STRIKING nurses are marching on Downing Street today, leaving UCLH (University College London Hospital) at 2.30pm, as nursing staff go on strike in what the RCN described yesterday as its ‘most widespread protest so far against unfair pay and unsafe staffing’.
The RCN is striking today and tomorrow and has also announced that members in England and Wales will walk out on 6th and 7th February following the refusal of the UK and Welsh governments to seriously negotiate on the current year’s NHS pay deal.
Pat Cullen, General Secretary of the Royal College of Nursing, said yesterday: ‘It won’t take me long to give an update on negotiations because there aren’t any. We have had no progress at all with negotiations. This government is currently refusing to negotiate with the Royal College of Nursing.
‘The government has neither formally nor informally put any offers to the Royal College of Nursing. At the last meeting last week the focus was on asking “if you as a college can help us find efficiencies or increase productivity then perhaps maybe there could be a case made to the Treasury”.
‘Well that’s very difficult to do. Of course in any organisation such as the NHS you are always looking to see how you can efficiently do things better for patients and for staff. But it’s very difficult for us as a profession to understand what efficiencies can be got from 47,000 missing nurses and then tell them to be more efficient.
‘They are working 14 hour days, well over their contracted hours. And some of those nurses are saying to me “look, we’re spinning patients like we’re spinning disks”. When you’ve got an NHS crisis like we’ve got at the minute, a nursing workforce that is feeling utterly run into the ground, a government that has turned its back on them, it’s very, very difficult to work out how you can get anything more from that workforce.
‘We hear a lot from the government about how patients are dying as a consequence of nurses striking, not turning an eye to the fact that we have 7.3 million people on waiting lists year on year completely caused by the way the NHS is being treated by this government.
‘Patients and people are not dying because nurses are striking, our nurses are striking because patients are dying.
‘We are standing up for our patients and saying enough is enough. The health service is in crisis. We need to do something about it and the way to do that is to solve the crisis in our nursing workforce. We have met a complete stonewall from this government.
‘They’re demonising nursing staff and many other workers for standing up for the people of this country.

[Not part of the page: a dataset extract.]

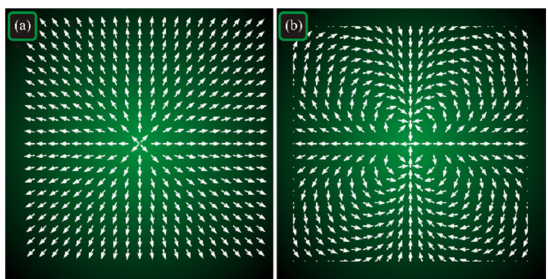
Figure 1. Intensity distributions of a Gaussian beam and the electric field strength vectors, when the beam has cylindrical polarization (1) with n = 1 ( a ) and n = 3 ( b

‘They are also saying this is about minimum safe staffing levels during a strike. The NHS is in a crisis. It’s operating with minimum safe staffing levels every single day of the week.
‘And now they are threatening to punish nurses for standing up and speaking out and saying the NHS needs to be brought back from the brink. I don’t know how they are going to do this with 47,000 unfilled nursing posts.
‘And this government wants to actually start to sack nurses for asking them to sit down and start talking to them. What a shameful position to find ourselves in.’